─── SUPPLIED DATA ───

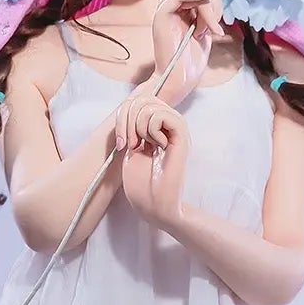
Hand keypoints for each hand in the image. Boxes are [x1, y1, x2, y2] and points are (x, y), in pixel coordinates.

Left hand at [117, 94, 188, 230]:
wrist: (154, 206)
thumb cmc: (141, 185)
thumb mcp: (130, 148)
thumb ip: (132, 125)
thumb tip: (130, 103)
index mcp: (154, 128)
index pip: (137, 101)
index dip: (122, 116)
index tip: (122, 144)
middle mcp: (166, 125)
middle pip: (143, 98)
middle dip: (127, 120)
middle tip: (131, 145)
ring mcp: (174, 130)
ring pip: (151, 105)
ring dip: (139, 126)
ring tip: (144, 147)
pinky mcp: (181, 136)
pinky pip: (163, 115)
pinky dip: (152, 129)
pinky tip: (157, 146)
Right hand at [150, 0, 225, 107]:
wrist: (179, 81)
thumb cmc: (190, 63)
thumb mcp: (205, 31)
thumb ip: (208, 12)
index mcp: (179, 14)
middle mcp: (170, 11)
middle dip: (210, 2)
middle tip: (214, 27)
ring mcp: (164, 13)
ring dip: (204, 5)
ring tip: (208, 29)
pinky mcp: (161, 17)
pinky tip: (205, 1)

───

WHAT THE TASK REQUIRES: Counting only lines that contain the word "hand", how many are there in the records above? Give the number alone.

RESPONSE TO THE TASK: 3